If you think that lack of sleep is not a big problem for an athlete because you can easily sleep the day before the start, that’s not entirely true. In fact, not at all.
Sleep and neurobiology experts and somnologists note that sleep deficits tend to accumulate when deprivation of adequate hours of rest becomes systematic. For the majority of modern people, the lack of sleep becomes chronic and its weekly deficit averages up to 15 hours.
Some studies have shown that lack of sleep has only a slight effect on muscle performance, in contrast to reaction speed and mental ability, which suffer quite a lot.
However, even if this is true, the final athletic performance is still impaired by psychological effects, such as a change in the perception of exertion levels, a lowering of the will threshold and uncontrolled replacement of positive thoughts with negative ones. Simply put, the likelihood of a bad mood increases dramatically.
Chronic sleep deprivation causes quite physiological problems. The stress hormone cortisol, which is known as the athlete’s enemy, heats up and lowers levels of another hormone, testosterone, provoking loss of muscle mass and contributing to fat accumulation. When cortisol levels are critically high, you are actually forcing your body to train and rest in a constant catabolic state.
The recovery process in such a situation is extremely difficult, and this means that not only will there be no progress in training, but the opposite situation develops, carrying the risk of a decrease in immunity and the risk of a standard set of injuries to the runner. And all this against a background of increasingly frequent mood swings with a predominance of negative mental states.

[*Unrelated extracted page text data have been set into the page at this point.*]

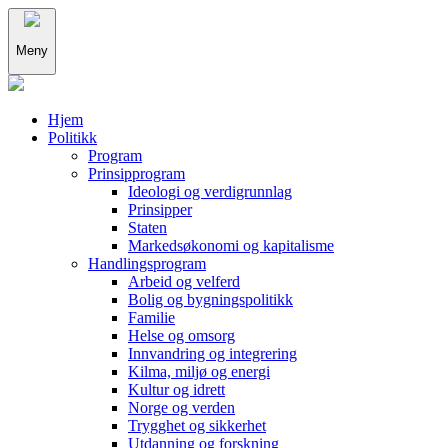
Meny
Hjem
Politikk
Program
Prinsipprogram
Ideologi og verdigrunnlag
Prinsipper
Staten
Markedsøkonomi og kapitalisme
Handlingsprogram
Arbeid og velferd
Bolig og bygningspolitikk
Familie
Helse og omsorg
Innvandring og integrering
Kilma, miljø og energi
Kultur og idrett
Norge og verden
Trygghet og sikkerhet
Utdanning og forskning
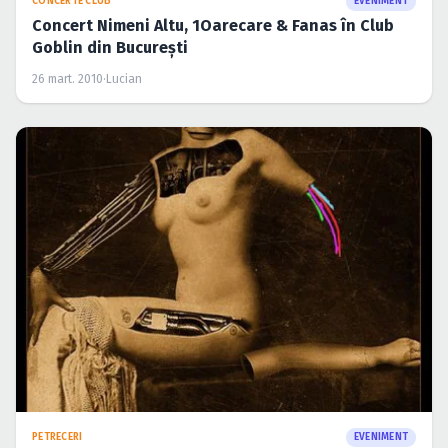
CONCERTE CLUB
EVENIMENT
Concert Nimeni Altu, 1Oarecare & Fanas în Club
Goblin din Bucureşti
26 mart. 2010
·
Lucian
PETRECERI
EVENIMENT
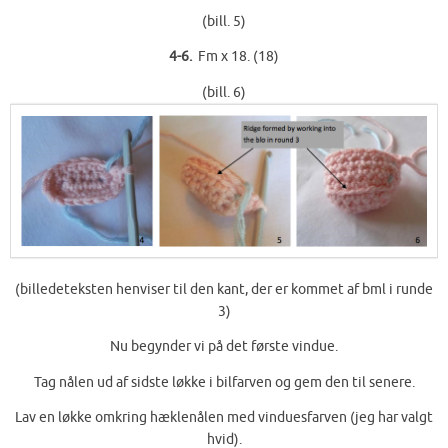
(bill. 5)
4-6.
Fm x 18. (18)
(bill. 6)
(billedeteksten henviser til den kant, der er kommet af bml i runde
3)
Nu begynder vi på det første vindue.
Tag nålen ud af sidste løkke i bilfarven og gem den til senere.
Lav en løkke omkring hæklenålen med vinduesfarven (jeg har valgt
hvid).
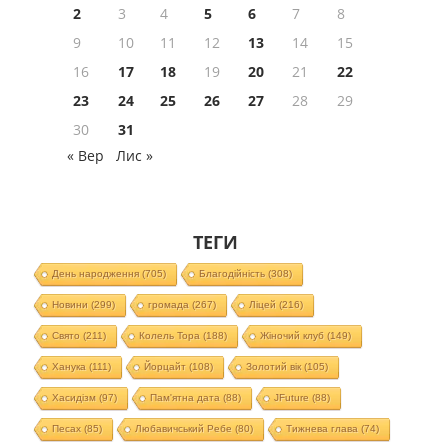
2
3
4
5
6
7
8
9
10
11
12
13
14
15
16
17
18
19
20
21
22
23
24
25
26
27
28
29
30
31
« Вер
Лис »
ТЕГИ
День народження
(705)
Благодійність
(308)
Новини
(299)
громада
(267)
Ліцей
(216)
Свято
(211)
Колель Тора
(188)
Жіночий клуб
(149)
Ханука
(111)
Йорцайт
(108)
Золотий вік
(105)
Хасидізм
(97)
Пам'ятна дата
(88)
JFuture
(88)
Песах
(85)
Любавичський Ребе
(80)
Тижнева глава
(74)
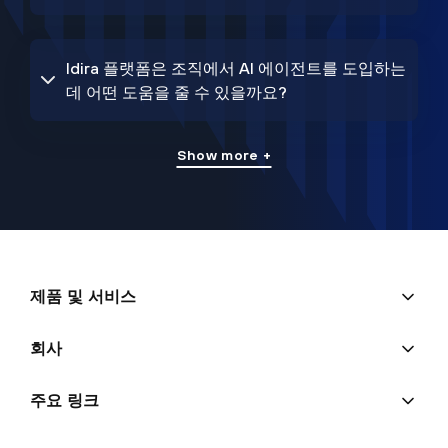
Idira 플랫폼은 조직에서 AI 에이전트를 도입하는
데 어떤 도움을 줄 수 있을까요?
Show more +
제품 및 서비스
회사
주요 링크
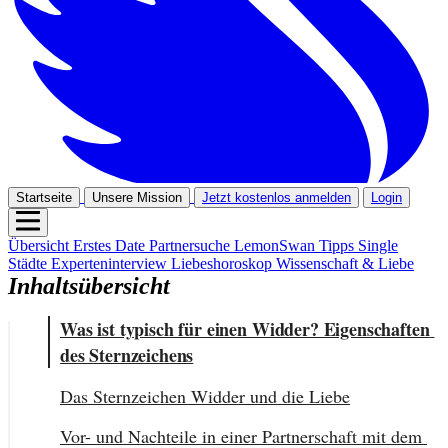
Startseite
Unsere Mission
Jetzt kostenlos anmelden
Login
Übersicht
Erstes Date
Partnersuche
LemonSwan Tipps
Single
Städte
Experteninterview
Liebeshoroskop
Wissenschaft & Liebe
Inhaltsübersicht
Was ist typisch für einen Widder? Eigenschaften 
des Sternzeichens
Das Sternzeichen Widder und die Liebe
Vor- und Nachteile in einer Partnerschaft mit dem 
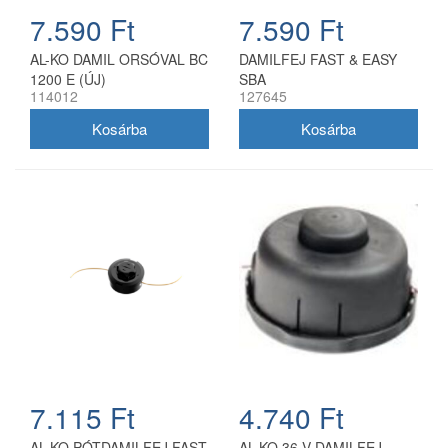
7.590 Ft
7.590 Ft
AL-KO DAMIL ORSÓVAL BC
DAMILFEJ FAST & EASY
1200 E (ÚJ)
SBA
114012
127645
7.115 Ft
4.740 Ft
AL-KO PÓTDAMILFEJ FAST
AL-KO 36 V DAMILFEJ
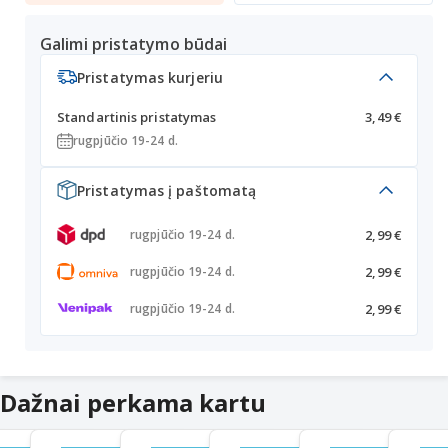
Galimi pristatymo būdai
Pristatymas kurjeriu
Standartinis pristatymas
3,49 €
rugpjūčio 19-24 d.
Pristatymas į paštomatą
2,99 €
rugpjūčio 19-24 d.
2,99 €
rugpjūčio 19-24 d.
2,99 €
rugpjūčio 19-24 d.
Dažnai perkama kartu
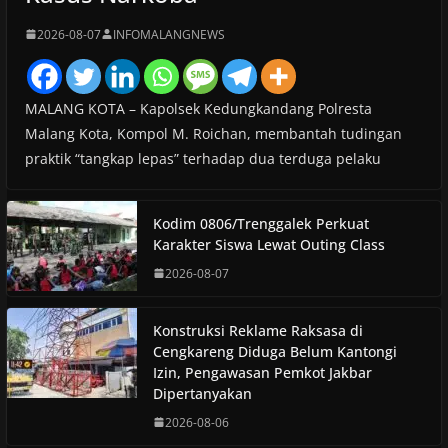
2026-08-07
INFOMALANGNEWS
MALANG KOTA – Kapolsek Kedungkandang Polresta
Malang Kota, Kompol M. Roichan, membantah tudingan
praktik “tangkap lepas” terhadap dua terduga pelaku
Kodim 0806/Trenggalek Perkuat
Karakter Siswa Lewat Outing Class
2026-08-07
Konstruksi Reklame Raksasa di
Cengkareng Diduga Belum Kantongi
Izin, Pengawasan Pemkot Jakbar
Dipertanyakan
2026-08-06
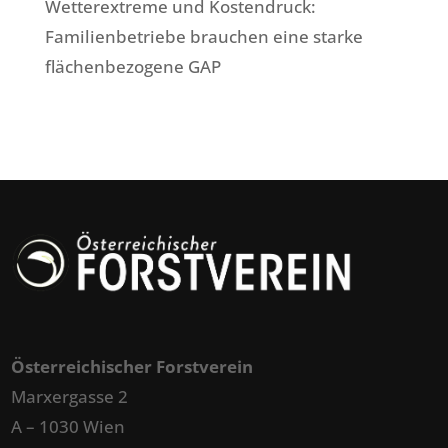
Wetterextreme und Kostendruck:
Familienbetriebe brauchen eine starke
flächenbezogene GAP
Österreichischer Forstverein
Marxergasse 2
A – 1030 Wien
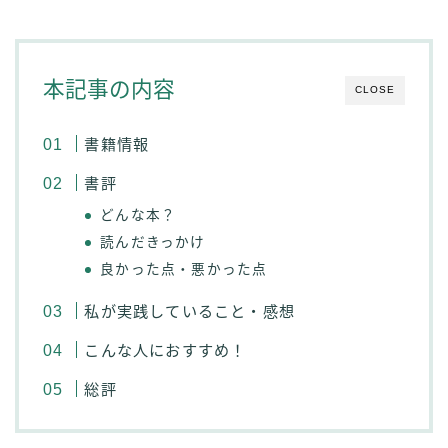
本記事の内容
CLOSE
書籍情報
書評
どんな本？
読んだきっかけ
良かった点・悪かった点
私が実践していること・感想
こんな人におすすめ！
総評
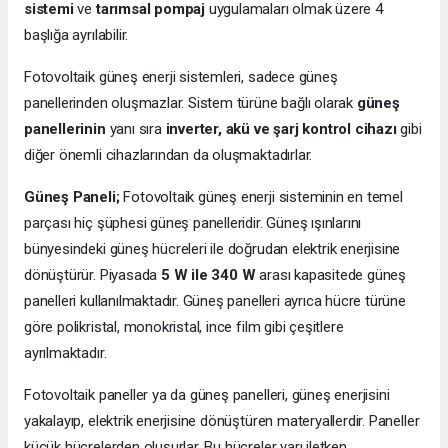
sistemi
ve
tarımsal pompaj
uygulamaları olmak üzere 4
başlığa ayrılabilir.
Fotovoltaik güneş enerji sistemleri, sadece güneş
panellerinden oluşmazlar. Sistem türüne bağlı olarak
güneş
panellerinin
yanı sıra
inverter, akü ve şarj kontrol cihazı
gibi
diğer önemli cihazlarından da oluşmaktadırlar.
Güneş Paneli;
Fotovoltaik güneş enerji sisteminin en temel
parçası hiç şüphesi güneş panelleridir. Güneş ışınlarını
bünyesindeki güneş hücreleri ile doğrudan elektrik enerjisine
dönüştürür. Piyasada
5 W ile 340 W
arası kapasitede güneş
panelleri kullanılmaktadır. Güneş panelleri ayrıca hücre türüne
göre polikristal, monokristal, ince film gibi çeşitlere
ayrılmaktadır.
Fotovoltaik paneller ya da güneş panelleri, güneş enerjisini
yakalayıp, elektrik enerjisine dönüştüren materyallerdir. Paneller
küçük hücrelerden oluşurlar. Bu hücreler yarı iletken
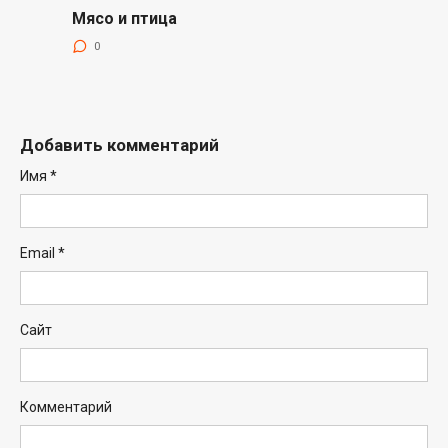
Мясо и птица
0
Добавить комментарий
Имя
*
Email
*
Сайт
Комментарий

Such cases, of course, go far beyond the above-mentioned experiment (when only mild sleep deprivation was studied) and seriously reduce muscle performance and endurance of the whole body. But, nevertheless, such situations are common.
Runners, cyclists and other cyclical athletes are less aware of, or rather experience, sleep deprivation and the resulting changes in mental or mental state at the expense of the satisfaction of their workouts, in abundance producing the joy hormones serotonin and endorphin.
But if the growth rate has suddenly stopped, the average heart rate has increased, or the recovery has slowed down, it is possible that these are symptoms of sleep deprivation. And you’d better add another hour to your sleep time at least during the week immediately before the marathon.
Of course, all this could also be because you are simply getting older, which is natural for living beings. But then a healthy and restful sleep should be an even more valuable innovation to your routine.